The actual definition of failure is: oh shit. ugh. well, now I know.
I could end this letter here, because I don’t want to give you too much of my time, but in truth, I’ve given you most of my life. Because of the abuse I experienced from my father, the ridicule I experienced in middle school, all the times I got beat up/picked on/told I wasn’t worth anything, all the times I got dumped for saying “I love you” way too fast, I’ve spent my entire life trying to be a better version of a person no one seemed to think was good enough as is.
I’ve been a master people-pleaser. I’ve been the one who always steps up, not because I think I’m noble or whatever. But because I don’t get to just sit still and be. I always have to keep grinding. I have to keep moving. I have to keep proving that I’m the best one for the job. Any job.
But, I’m not. No one is good at everything, and if they are, their name is probably Donald Glover. But, that aint the point of this letter, tho, he too might struggle with you. Because, you suck, Perfection.
You’re the lie that keeps so many people trapped, depressed, anxious af.
I’m writing to remind you of this.
You’re the reason I feel like shit while writing this right now.
I’m worried about getting it all right:
- parenting my future child
- my wellness conference on Saturday – you got me all kinds of worried about that
- all the money – thousands – I’ve been putting into my business ventures
- calling myself a mental health speaker – what do I know??? (tell Doubt I’m coming for them too in a future letter)
- calling myself Oprah
- calling myself anything more than who others told me I am – nothing
- this email. this email is a fail. this email isn’t perfect. ugh.
So yeah, I’m worried. I’m worried about my marriage. My friendships. My Blackness. My business connects. And I don’t blame you. I don’t even blame myself. I’m over and beyond blame. I’m just tired of you. Tired of you sneaking up to me right when shit gets good. My life is so good right now.
But you had to come thru when I stepped on the scale the other day and saw that I was 10 lbs heavier. I lost 30lbs 3 years ago and kept it off, and because of this recent season, I’ve gained 10 back. 10! I feel like a fat boy. Fat and ugly. And I’m feeling okay about that.

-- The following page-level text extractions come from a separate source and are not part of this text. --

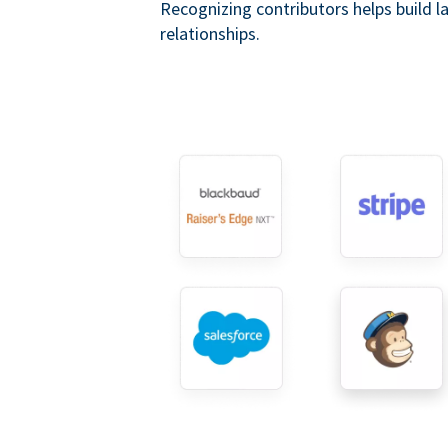
Recognizing contributors helps build l
relationships.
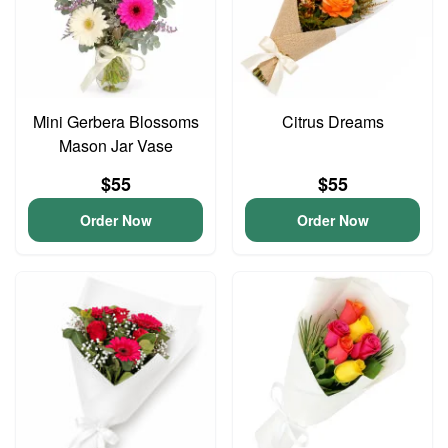
Mini Gerbera Blossoms
Citrus Dreams
Mason Jar Vase
$55
$55
Order Now
Order Now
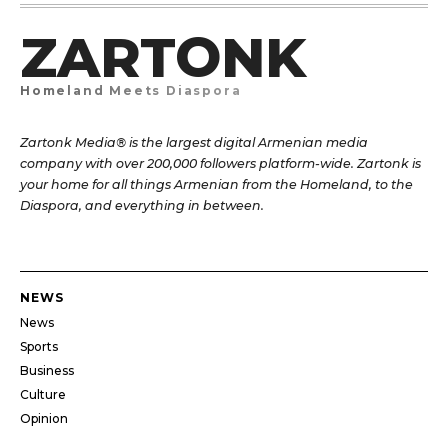
ZARTONK
Homeland Meets Diaspora
Zartonk Media® is the largest digital Armenian media
company with over 200,000 followers platform-wide. Zartonk is
your home for all things Armenian from the Homeland, to the
Diaspora, and everything in between.
NEWS
News
Sports
Business
Culture
Opinion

So, in a way, you’ve won, Perfection.
But, you also lose every time any of us write to you, think about you in an honest way, and get real about our relationship with you. I want to stop hating you and resenting you and really just get clear on the relationship I want with you. You’re always gonna be here. I have way too much trauma to ever really get rid of you. I can’t avoid you. You’re in my DMs, my tv shows, my social media feed, my brain, my blood, my life, you’re in all of us. You show up to us all.
But, I’m the CEO. The captain of this mutha fuckin ship and I’m not going anywhere.
Writing this to you was so cathartic, that I’m a go and get even more messier as I reach for my goals. I have goals.
I’m gonna make the half a million dollars per year. I’m gonna lose the weight. I’m gonna be the father I never had. I’m gonna keep inspiring people and talking about things no one else is in my circles: sexual self-care, sex in general, racism, life as a black man who paints his toes, life as a black geek, life as someone who’s mentally ill, life as someone who is real.
And sure, I’ll revise and edit a few thousand times before I send things out, but I’m a still do it. I’m a figure this all out. But, I don’t have to figure out a damn thing today. That’s what you want me to think.
I get to rest. Imperfectly. Broken. Here. And, I’m not going anywhere.